Hands-on experience with observability and monitoring tools such as DataDog, AppDynamics, New Relic, or similar suites.
Strong proponent of Agile methodologies and application of DevOps principles for continuous improvement.

Responsibilities

Establish key service-level indicators (SLIs) and continuously monitor them to ensure system reliability, availability, and performance. Proactively develop alerts and automated responses to prevent service degradation or outages.
Drive complex projects across multiple teams and disciplines, ensuring high availability, resilience, and minimal downtime of services.
Conduct deep analysis of system issues, identify root causes, and define actionable strategies for remediation. Lead post-mortem analysis and continuous improvement efforts.
Focus on the high availability, scalability, and performance of services in production environments, ensuring they meet business and customer needs.
Lead efforts to ensure that services are properly scaled for current and future workloads.
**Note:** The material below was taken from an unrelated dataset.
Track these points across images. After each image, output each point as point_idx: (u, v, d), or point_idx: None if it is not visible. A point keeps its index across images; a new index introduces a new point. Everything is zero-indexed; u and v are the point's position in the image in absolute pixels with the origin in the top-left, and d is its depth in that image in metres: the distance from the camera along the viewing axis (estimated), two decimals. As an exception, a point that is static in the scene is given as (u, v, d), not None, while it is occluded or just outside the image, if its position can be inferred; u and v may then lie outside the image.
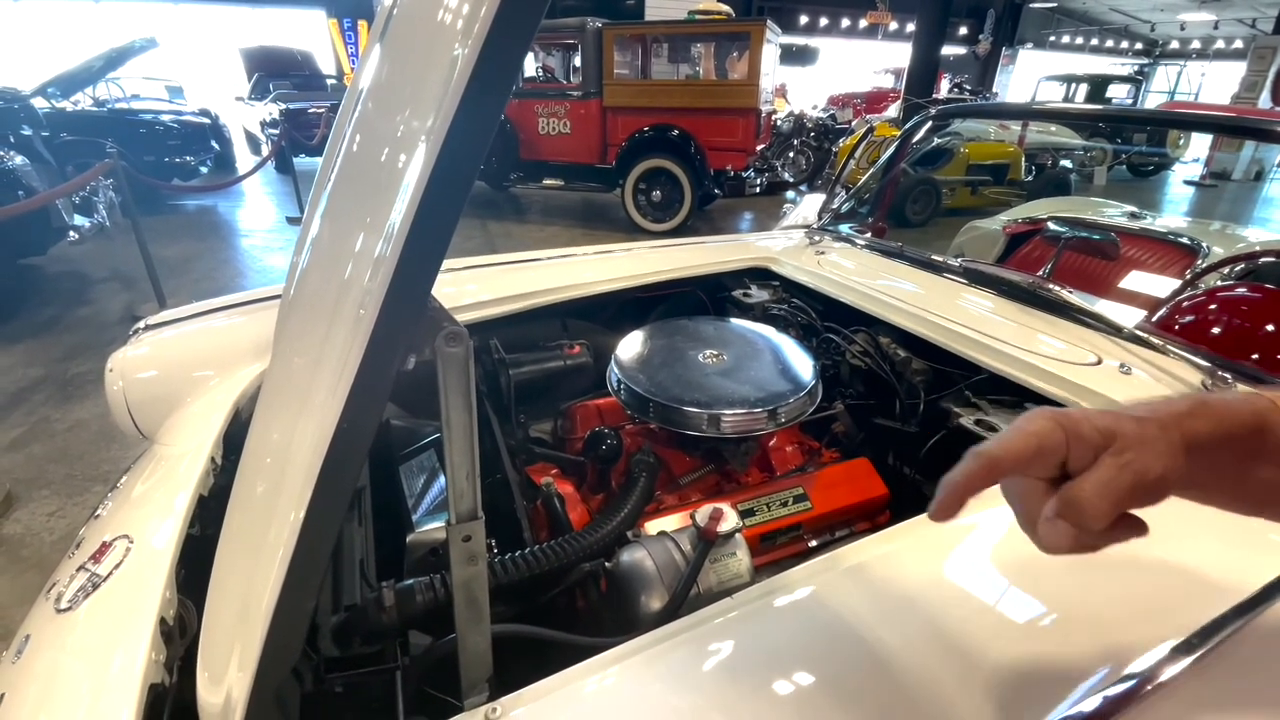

Engage in capacity planning to optimize resource utilization.
Maintain detailed documentation and create robust runbooks for incident management and troubleshooting, ensuring smooth responses to service disruptions.
Utilize tools such as Terraform and AWS CDK to manage and automate infrastructure as code (IaC) in a cloud-native environment.
Oversee observability and monitoring across the platform (AWS, serverless, containers, Snowflake, etc.), ensuring actionable insights are available for operational teams.
Work closely with developers to ensure that applications are designed for service reliability, scalability, and maintainability.
Drive infrastructure changes and service deployment using GitOps practices to ensure consistency and traceability in deployments.
Write clean, performant, and well-documented application code with a focus on reliability and service availability.
Build and maintain automated deployment pipelines and tooling for monitoring and platform testing.
Provide technical guidance and mentorship to junior engineers and assist in technical decision-making and code reviews.

Preferred Qualifications

Certifications in AWS, Snowflake, or relevant service reliability tools.
In-depth experience with observability suites and Application Performance Management (APM) tooling such as DataDog, AppDynamics, New Relic, etc.